Problem to work on: Render the lines below as a numbered list, skipping blank lines and leaving the pictures out.

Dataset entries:
....

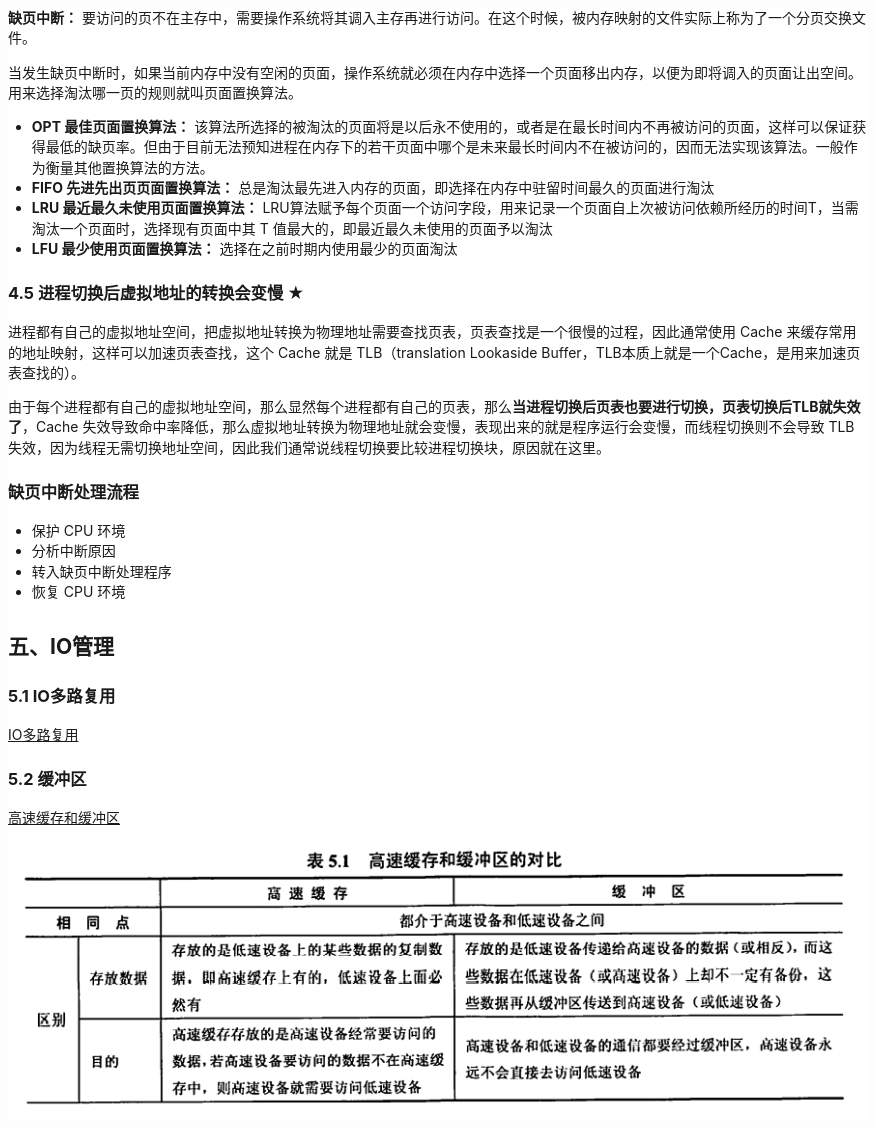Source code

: **缺页中断：** 要访问的页不在主存中，需要操作系统将其调入主存再进行访问。在这个时候，被内存映射的文件实际上称为了一个分页交换文件。

当发生缺页中断时，如果当前内存中没有空闲的页面，操作系统就必须在内存中选择一个页面移出内存，以便为即将调入的页面让出空间。用来选择淘汰哪一页的规则就叫页面置换算法。



- **OPT 最佳页面置换算法：** 该算法所选择的被淘汰的页面将是以后永不使用的，或者是在最长时间内不再被访问的页面，这样可以保证获得最低的缺页率。但由于目前无法预知进程在内存下的若干页面中哪个是未来最长时间内不在被访问的，因而无法实现该算法。一般作为衡量其他置换算法的方法。
- **FIFO 先进先出页页面置换算法：** 总是淘汰最先进入内存的页面，即选择在内存中驻留时间最久的页面进行淘汰
- **LRU 最近最久未使用页面置换算法：** LRU算法赋予每个页面一个访问字段，用来记录一个页面自上次被访问依赖所经历的时间T，当需淘汰一个页面时，选择现有页面中其 T 值最大的，即最近最久未使用的页面予以淘汰
- **LFU 最少使用页面置换算法：** 选择在之前时期内使用最少的页面淘汰



### 4.5 进程切换后虚拟地址的转换会变慢 ★

进程都有自己的虚拟地址空间，把虚拟地址转换为物理地址需要查找页表，页表查找是一个很慢的过程，因此通常使用 Cache 来缓存常用的地址映射，这样可以加速页表查找，这个 Cache 就是 TLB（translation Lookaside Buffer，TLB本质上就是一个Cache，是用来加速页表查找的）。

由于每个进程都有自己的虚拟地址空间，那么显然每个进程都有自己的页表，那么**当进程切换后页表也要进行切换，页表切换后TLB就失效了**，Cache 失效导致命中率降低，那么虚拟地址转换为物理地址就会变慢，表现出来的就是程序运行会变慢，而线程切换则不会导致 TLB 失效，因为线程无需切换地址空间，因此我们通常说线程切换要比较进程切换块，原因就在这里。



### 缺页中断处理流程

- 保护 CPU 环境
- 分析中断原因
- 转入缺页中断处理程序
- 恢复 CPU 环境



## 五、IO管理



### 5.1 IO多路复用

[IO多路复用](def/multiplexing/)



### 5.2 缓冲区

[高速缓存和缓冲区](wangdao/5/2/#二、高速缓存与缓冲区)

![image-20220409091519840](README.assets/image-20220409091519840.png)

....

Task result:
1. Source code
2. : **缺页中断：** 要访问的页不在主存中，需要操作系统将其调入主存再进行访问。在这个时候，被内存映射的文件实际上称为了一个分页交换文件。
3. 当发生缺页中断时，如果当前内存中没有空闲的页面，操作系统就必须在内存中选择一个页面移出内存，以便为即将调入的页面让出空间。用来选择淘汰哪一页的规则就叫页面置换算法。
4. - **OPT 最佳页面置换算法：** 该算法所选择的被淘汰的页面将是以后永不使用的，或者是在最长时间内不再被访问的页面，这样可以保证获得最低的缺页率。但由于目前无法预知进程在内存下的若干页面中哪个是未来最长时间内不在被访问的，因而无法实现该算法。一般作为衡量其他置换算法的方法。
5. - **FIFO 先进先出页页面置换算法：** 总是淘汰最先进入内存的页面，即选择在内存中驻留时间最久的页面进行淘汰
6. - **LRU 最近最久未使用页面置换算法：** LRU算法赋予每个页面一个访问字段，用来记录一个页面自上次被访问依赖所经历的时间T，当需淘汰一个页面时，选择现有页面中其 T 值最大的，即最近最久未使用的页面予以淘汰
7. - **LFU 最少使用页面置换算法：** 选择在之前时期内使用最少的页面淘汰
8. ### 4.5 进程切换后虚拟地址的转换会变慢 ★
9. 进程都有自己的虚拟地址空间，把虚拟地址转换为物理地址需要查找页表，页表查找是一个很慢的过程，因此通常使用 Cache 来缓存常用的地址映射，这样可以加速页表查找，这个 Cache 就是 TLB（translation Lookaside Buffer，TLB本质上就是一个Cache，是用来加速页表查找的）。
10. 由于每个进程都有自己的虚拟地址空间，那么显然每个进程都有自己的页表，那么**当进程切换后页表也要进行切换，页表切换后TLB就失效了**，Cache 失效导致命中率降低，那么虚拟地址转换为物理地址就会变慢，表现出来的就是程序运行会变慢，而线程切换则不会导致 TLB 失效，因为线程无需切换地址空间，因此我们通常说线程切换要比较进程切换块，原因就在这里。
11. ### 缺页中断处理流程
12. - 保护 CPU 环境
13. - 分析中断原因
14. - 转入缺页中断处理程序
15. - 恢复 CPU 环境
16. ## 五、IO管理
17. ### 5.1 IO多路复用
18. [IO多路复用](def/multiplexing/)
19. ### 5.2 缓冲区
20. [高速缓存和缓冲区](wangdao/5/2/#二、高速缓存与缓冲区)
21. ![image-20220409091519840](README.assets/image-20220409091519840.png)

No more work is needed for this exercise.